Aproximadamente una docena de personas seguían a bordo cuando llegaron al final de la línea. Fritz y Willi la dejaron salir primero, por si alguien más la estuviera siguiendo. Se detuvieron en el andén y allí se quedaron observando la silueta rosa de Putzi que descendía el largo tramo de escaleras. Parecía saber exactamente adonde se dirigía. Ya en la calle, caminó lentamente hacia la esquina, miró hacia ambos lados y cruzó.

Y, tras pasar directamente por debajo de la bandera nazi, Putzi desapareció en el interior de El Ciervo Negro.

Capítulo 17

A
l cabo de una hora, Fritz le dio un codazo.
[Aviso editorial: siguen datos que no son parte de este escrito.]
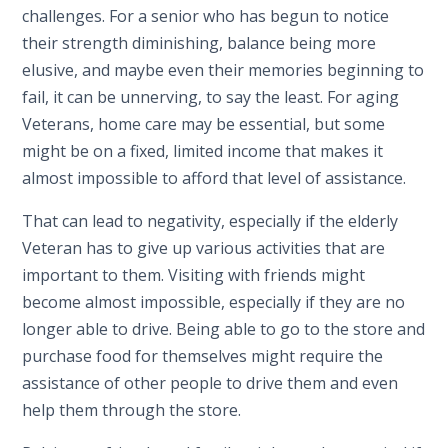
challenges. For a senior who has begun to notice
their strength diminishing, balance being more
elusive, and maybe even their memories beginning to
fail, it can be unnerving, to say the least. For aging
Veterans, home care may be essential, but some
might be on a fixed, limited income that makes it
almost impossible to afford that level of assistance.
That can lead to negativity, especially if the elderly
Veteran has to give up various activities that are
important to them. Visiting with friends might
become almost impossible, especially if they are no
longer able to drive. Being able to go to the store and
purchase food for themselves might require the
assistance of other people to drive them and even
help them through the store.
—Esto me recuerda a Soissons, ¿eh, Willi? Primavera de 1918. ¿Te acuerdas? Detrás de las líneas francesas.

Willi apenas estaba de humor para recordatorios. Pero ahora que lo decía… sí. Era algo así. La luna reflejándose en el río; la atmósfera negra y opresiva; un millón de estrellas… Y la angustia royéndole las entrañas. Putzi podía salir por aquella puerta en cualquier momento con sus raptores… y la persecución continuaría. Habían rodeado la posada de El Ciervo Negro. Willi había hecho aparcar los camiones con radio a unas manzanas de allí, en las únicas calles laterales por las que se podía entrar y salir, al mando de unos oficiales del Reichswehr escogidos personalmente por Von Schleicher. Tenía a más hombres de Schleicher en el interior de la estación del S–Bahn, apostados con prismáticos en la torre de la ciudadela y en el callejón que había detrás de la taberna. Dentro, Gunther estaba preparado para telefonearlo en cuanto Putzi se dispusiera a salir. Willi y Fritz esperaban río abajo, en el embarcadero de los Cruceros del Río Havel, donde el nuevo yate de Fritz,
El Valentina,
estaba fondeado con los depósitos llenos y la tercera radio móvil a bordo.
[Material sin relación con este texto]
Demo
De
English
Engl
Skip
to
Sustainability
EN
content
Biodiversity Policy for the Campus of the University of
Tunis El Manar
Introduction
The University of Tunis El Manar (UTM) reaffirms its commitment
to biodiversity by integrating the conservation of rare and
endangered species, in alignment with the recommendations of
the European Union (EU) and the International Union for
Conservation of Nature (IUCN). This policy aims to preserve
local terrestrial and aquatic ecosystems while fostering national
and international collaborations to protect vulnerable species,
Dado que Willi no sabía lo que les aguardaba dondequiera que fueran, no había tenido más remedio que limitar aquella etapa de la operación al reconocimiento. Era evidente que el lugar de Sachsenhausen estaba increíblemente aislado. Pero ¿disponía de armas? Y de ser así, ¿con qué fuerzas contaba? ¿Y cuánta gente lo guardaba? Aquéllas eran cosas que tenía que saber antes de organizar cualquier clase de ataque. Así que había extraído el plan de uno de los viejos manuales bélicos. Él y Fritz iban a emprender el reconocimiento del terreno a la vieja usanza. En coche o por barco, seguirían a Putzi como y adondequiera que aquellos bastardos la llevaran. Ya reconocida la configuración del enemigo, y sabiendo a qué se estaban enfrentando, entonces, y sólo entonces, avisarían a los refuerzos.

La espera era lo peor de todo; era algo que habían aprendido, no sin dolor, en el Frente Occidental. Mientras ajustaba los prismáticos hacia El Ciervo Negro, justo por debajo de la bandera nazi, Willi no impidió que Fritz siguiera dándole codazos sin parar, sabiendo que aquello liberaba la tensión.

—¿Te acuerdas del día en que vimos volverse majareta a Ludendorff?

No era uno de los mejores recuerdos.

En noviembre de 1918, el momento del amargo final, habían visto a Erich Ludendorff, comandante supremo del Alto Mando Imperial, sucumbir a un ataque de nervios sentado en su limusina descapotable en medio del tráfago con el resto del ejército que se retiraba. Despotricando, gritando, golpeando el coche, culpando al káiser, al Reichstag, a Von Hindenburg, a todo el mundo excepto a sí mismo, de perder la guerra.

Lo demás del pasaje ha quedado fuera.